Ciò appare con particolare evidenza nell’applicazione dell’intelligenza artificiale in ambito bellico: «In questi giorni, guardando il mondo che ci circonda, non si può sfuggire alle gravi questioni etiche legate al settore degli armamenti. La possibilità di condurre operazioni militari attraverso sistemi di controllo remoto ha portato a una minore percezione della devastazione da essi causata e della responsabilità del loro utilizzo, contribuendo a un approccio ancora più freddo e distaccato all’immensa tragedia della guerra. La ricerca sulle tecnologie emergenti nel settore dei cosiddetti “sistemi d’arma autonomi letali”, incluso l’utilizzo bellico dell’intelligenza artificiale, è un grave motivo di preoccupazione etica. I sistemi d’arma autonomi non potranno mai essere soggetti moralmente responsabili: l’esclusiva capacità umana di giudizio morale e di decisione etica è più di un complesso insieme di algoritmi, e tale capacità non può essere ridotta alla programmazione di una macchina che, per quanto “intelligente”, rimane pur sempre una macchina. Per questo motivo, è imperativo garantire una supervisione umana adeguata, significativa e coerente dei sistemi d’arma».

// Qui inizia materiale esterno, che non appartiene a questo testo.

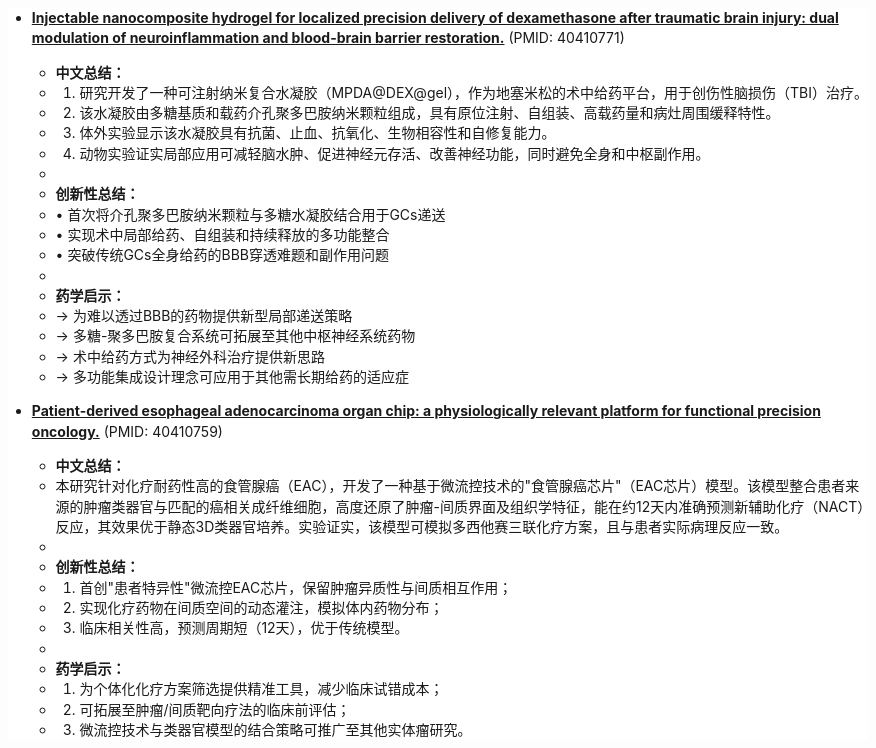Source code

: *   **[Injectable nanocomposite hydrogel for localized precision delivery of dexamethasone after traumatic brain injury: dual modulation of neuroinflammation and blood-brain barrier restoration.](https://pubmed.ncbi.nlm.nih.gov/40410771/)** (PMID: 40410771)
    *   **中文总结：**
    *   1. 研究开发了一种可注射纳米复合水凝胶（MPDA@DEX@gel），作为地塞米松的术中给药平台，用于创伤性脑损伤（TBI）治疗。
    *   2. 该水凝胶由多糖基质和载药介孔聚多巴胺纳米颗粒组成，具有原位注射、自组装、高载药量和病灶周围缓释特性。
    *   3. 体外实验显示该水凝胶具有抗菌、止血、抗氧化、生物相容性和自修复能力。
    *   4. 动物实验证实局部应用可减轻脑水肿、促进神经元存活、改善神经功能，同时避免全身和中枢副作用。
    *   
    *   **创新性总结：**
    *   • 首次将介孔聚多巴胺纳米颗粒与多糖水凝胶结合用于GCs递送
    *   • 实现术中局部给药、自组装和持续释放的多功能整合
    *   • 突破传统GCs全身给药的BBB穿透难题和副作用问题
    *   
    *   **药学启示：**
    *   → 为难以透过BBB的药物提供新型局部递送策略
    *   → 多糖-聚多巴胺复合系统可拓展至其他中枢神经系统药物
    *   → 术中给药方式为神经外科治疗提供新思路
    *   → 多功能集成设计理念可应用于其他需长期给药的适应症

*   **[Patient-derived esophageal adenocarcinoma organ chip: a physiologically relevant platform for functional precision oncology.](https://pubmed.ncbi.nlm.nih.gov/40410759/)** (PMID: 40410759)
    *   **中文总结：**
    *   本研究针对化疗耐药性高的食管腺癌（EAC），开发了一种基于微流控技术的"食管腺癌芯片"（EAC芯片）模型。该模型整合患者来源的肿瘤类器官与匹配的癌相关成纤维细胞，高度还原了肿瘤-间质界面及组织学特征，能在约12天内准确预测新辅助化疗（NACT）反应，其效果优于静态3D类器官培养。实验证实，该模型可模拟多西他赛三联化疗方案，且与患者实际病理反应一致。
    *   
    *   **创新性总结：**
    *   1. 首创"患者特异性"微流控EAC芯片，保留肿瘤异质性与间质相互作用；
    *   2. 实现化疗药物在间质空间的动态灌注，模拟体内药物分布；
    *   3. 临床相关性高，预测周期短（12天），优于传统模型。
    *   
    *   **药学启示：**
    *   1. 为个体化化疗方案筛选提供精准工具，减少临床试错成本；
    *   2. 可拓展至肿瘤/间质靶向疗法的临床前评估；
    *   3. 微流控技术与类器官模型的结合策略可推广至其他实体瘤研究。
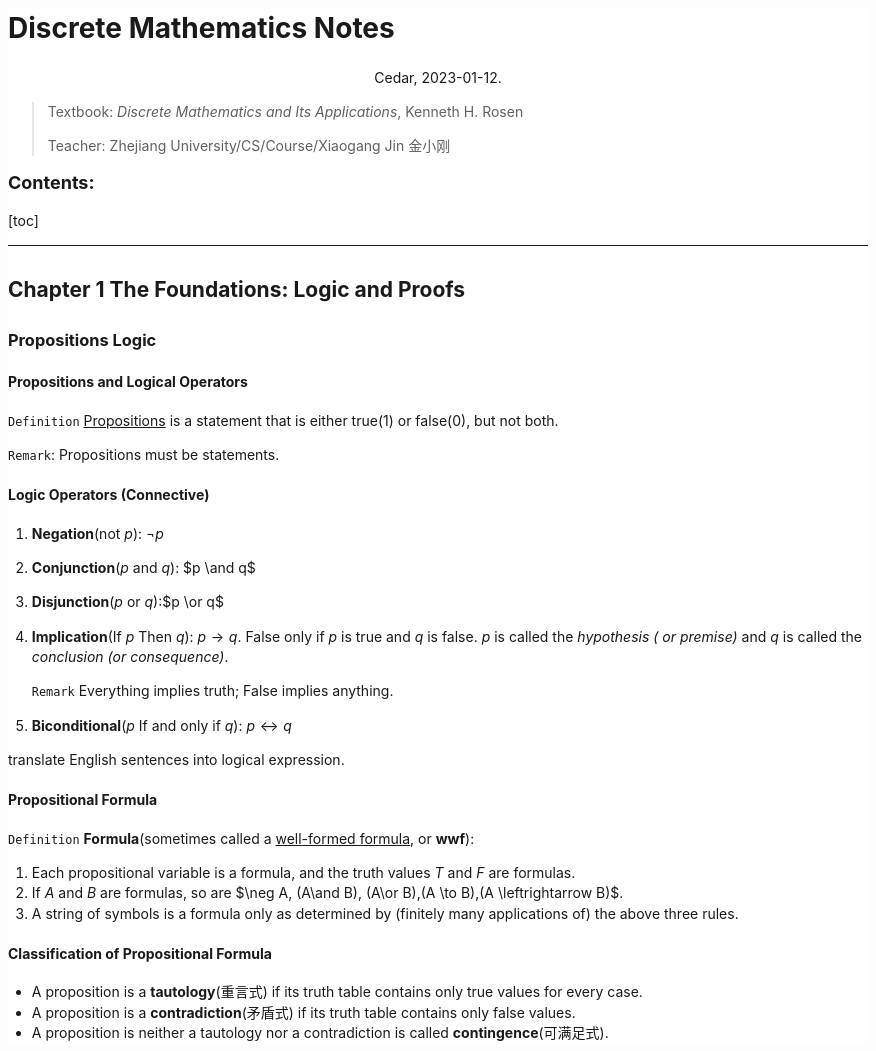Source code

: # Discrete Mathematics Notes

<center>Cedar, 2023-01-12.</center>

> Textbook: *Discrete Mathematics and Its Applications*, Kenneth H. Rosen
>
> Teacher: Zhejiang University/CS/Course/Xiaogang Jin 金小刚
> 

<font size=4><b>Contents:</b></font>

[toc]

---

## Chapter 1 The Foundations: Logic and Proofs

### Propositions Logic

#### Propositions and Logical Operators

`Definition` <u>Propositions</u> is a statement that is either true(1) or false(0), but not both.

`Remark`: Propositions must be statements.

#### Logic Operators (Connective)

1. **Negation**(not $p$): $\neg p$

2. **Conjunction**($p$ and $q$): $p \and q$

3. **Disjunction**($p$ or $q$):$p \or q$

4. **Implication**(If $p$ Then $q$): $p \to q$. False only if $p$ is true and $q$ is false. 
    $p$ is called the *hypothesis ( or premise)* and $q$ is called the *conclusion (or consequence)*.

	`Remark` Everything implies truth; False implies anything. 

5. **Biconditional**($p$ If and only if $q$): $p \leftrightarrow q$

translate English sentences into logical expression.

#### Propositional Formula

`Definition` **Formula**(sometimes called a <u>well-formed formula</u>, or **wwf**): 

1. Each propositional variable is a formula, and the truth values $T$ and $F$ are formulas.
2. If $A$ and $B$ are formulas, so are $\neg A, (A\and B), (A\or B),(A \to B),(A \leftrightarrow B)$.
3. A string of symbols is a formula only as determined by (finitely many applications of) the above three rules.

#### Classification of Propositional Formula

- A proposition is a **tautology**(重言式) if its truth table contains only true values for every case.
- A proposition is a **contradiction**(矛盾式) if its truth table contains only false values.
- A proposition is neither a tautology nor a contradiction is called **contingence**(可满足式).
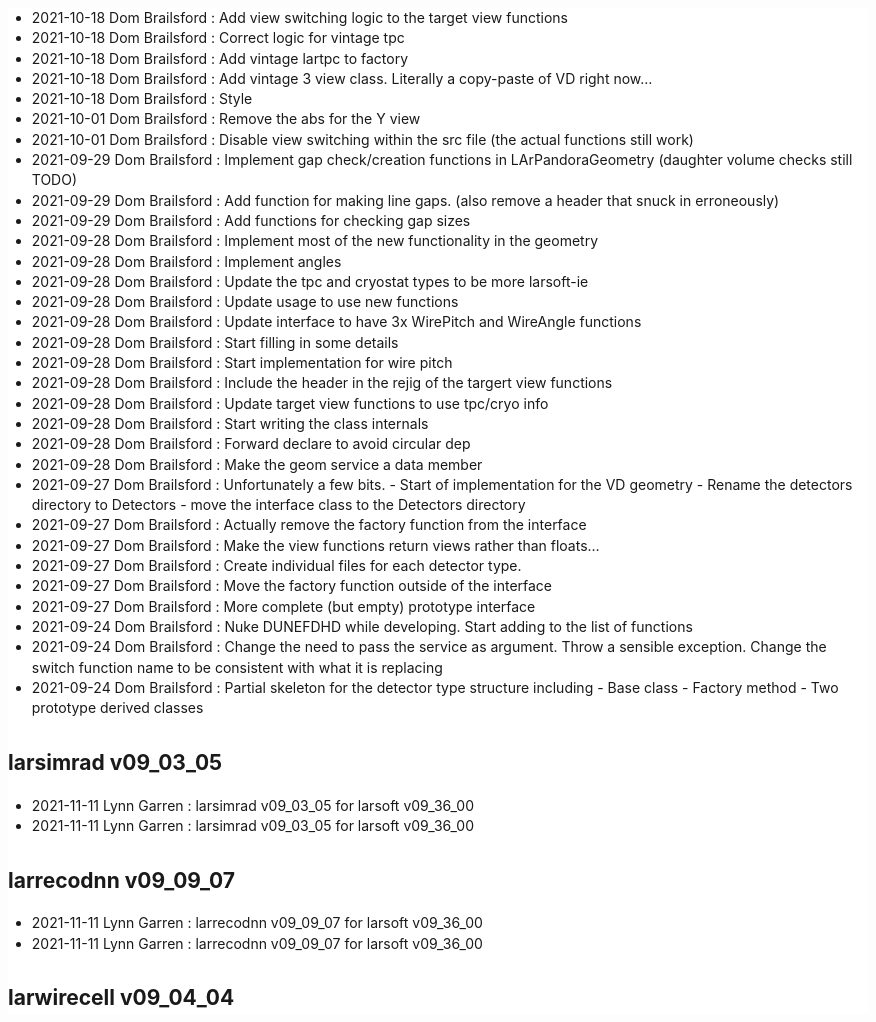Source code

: -   2021-10-18 Dom Brailsford : Add view switching logic to the target view functions
-   2021-10-18 Dom Brailsford : Correct logic for vintage tpc
-   2021-10-18 Dom Brailsford : Add vintage lartpc to factory
-   2021-10-18 Dom Brailsford : Add vintage 3 view class. Literally a copy-paste of VD right now…
-   2021-10-18 Dom Brailsford : Style
-   2021-10-01 Dom Brailsford : Remove the abs for the Y view
-   2021-10-01 Dom Brailsford : Disable view switching within the src file (the actual functions still work)
-   2021-09-29 Dom Brailsford : Implement gap check/creation functions in LArPandoraGeometry (daughter volume checks still TODO)
-   2021-09-29 Dom Brailsford : Add function for making line gaps. (also remove a header that snuck in erroneously)
-   2021-09-29 Dom Brailsford : Add functions for checking gap sizes
-   2021-09-28 Dom Brailsford : Implement most of the new functionality in the geometry
-   2021-09-28 Dom Brailsford : Implement angles
-   2021-09-28 Dom Brailsford : Update the tpc and cryostat types to be more larsoft-ie
-   2021-09-28 Dom Brailsford : Update usage to use new functions
-   2021-09-28 Dom Brailsford : Update interface to have 3x WirePitch and WireAngle functions
-   2021-09-28 Dom Brailsford : Start filling in some details
-   2021-09-28 Dom Brailsford : Start implementation for wire pitch
-   2021-09-28 Dom Brailsford : Include the header in the rejig of the targert view functions
-   2021-09-28 Dom Brailsford : Update target view functions to use tpc/cryo info
-   2021-09-28 Dom Brailsford : Start writing the class internals
-   2021-09-28 Dom Brailsford : Forward declare to avoid circular dep
-   2021-09-28 Dom Brailsford : Make the geom service a data member
-   2021-09-27 Dom Brailsford : Unfortunately a few bits. - Start of implementation for the VD geometry - Rename the detectors directory to Detectors - move the interface class to the Detectors directory
-   2021-09-27 Dom Brailsford : Actually remove the factory function from the interface
-   2021-09-27 Dom Brailsford : Make the view functions return views rather than floats…
-   2021-09-27 Dom Brailsford : Create individual files for each detector type.
-   2021-09-27 Dom Brailsford : Move the factory function outside of the interface
-   2021-09-27 Dom Brailsford : More complete (but empty) prototype interface
-   2021-09-24 Dom Brailsford : Nuke DUNEFDHD while developing. Start adding to the list of functions
-   2021-09-24 Dom Brailsford : Change the need to pass the service as argument. Throw a sensible exception. Change the switch function name to be consistent with what it is replacing
-   2021-09-24 Dom Brailsford : Partial skeleton for the detector type structure including - Base class - Factory method - Two prototype derived classes

larsimrad v09_03_05
----------------------------------------------

-   2021-11-11 Lynn Garren : larsimrad v09_03_05 for larsoft v09_36_00
-   2021-11-11 Lynn Garren : larsimrad v09_03_05 for larsoft v09_36_00

larrecodnn v09_09_07
------------------------------------------------

-   2021-11-11 Lynn Garren : larrecodnn v09_09_07 for larsoft v09_36_00
-   2021-11-11 Lynn Garren : larrecodnn v09_09_07 for larsoft v09_36_00

larwirecell v09_04_04
--------------------------------------------------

Il messaggio del Papa mette in rilievo anche le vie per fare in modo che l’intelligenza artificiale possa contribuire allo sviluppo della libertà e della dignità umana: in particolare segnala la sfida educativa (dobbiamo educarci ed educare all’uso di queste nuove tecnologie, in modo che sia la persona a governar e le macchine e non viceversa) e le sfide giuridico/istituzionali (occorrono istituzioni idonee a promuovere una normativa giuridica che prevenga l’abuso di queste nuove tecnologie).
Concludo facendo mio l’auspicio del Papa. Anche l’intelligenza artificiale possa contribuire alla causa della pace e della fraternità. Come sempre ciò dipende dalle nostre scelte e dai nostri comportamenti.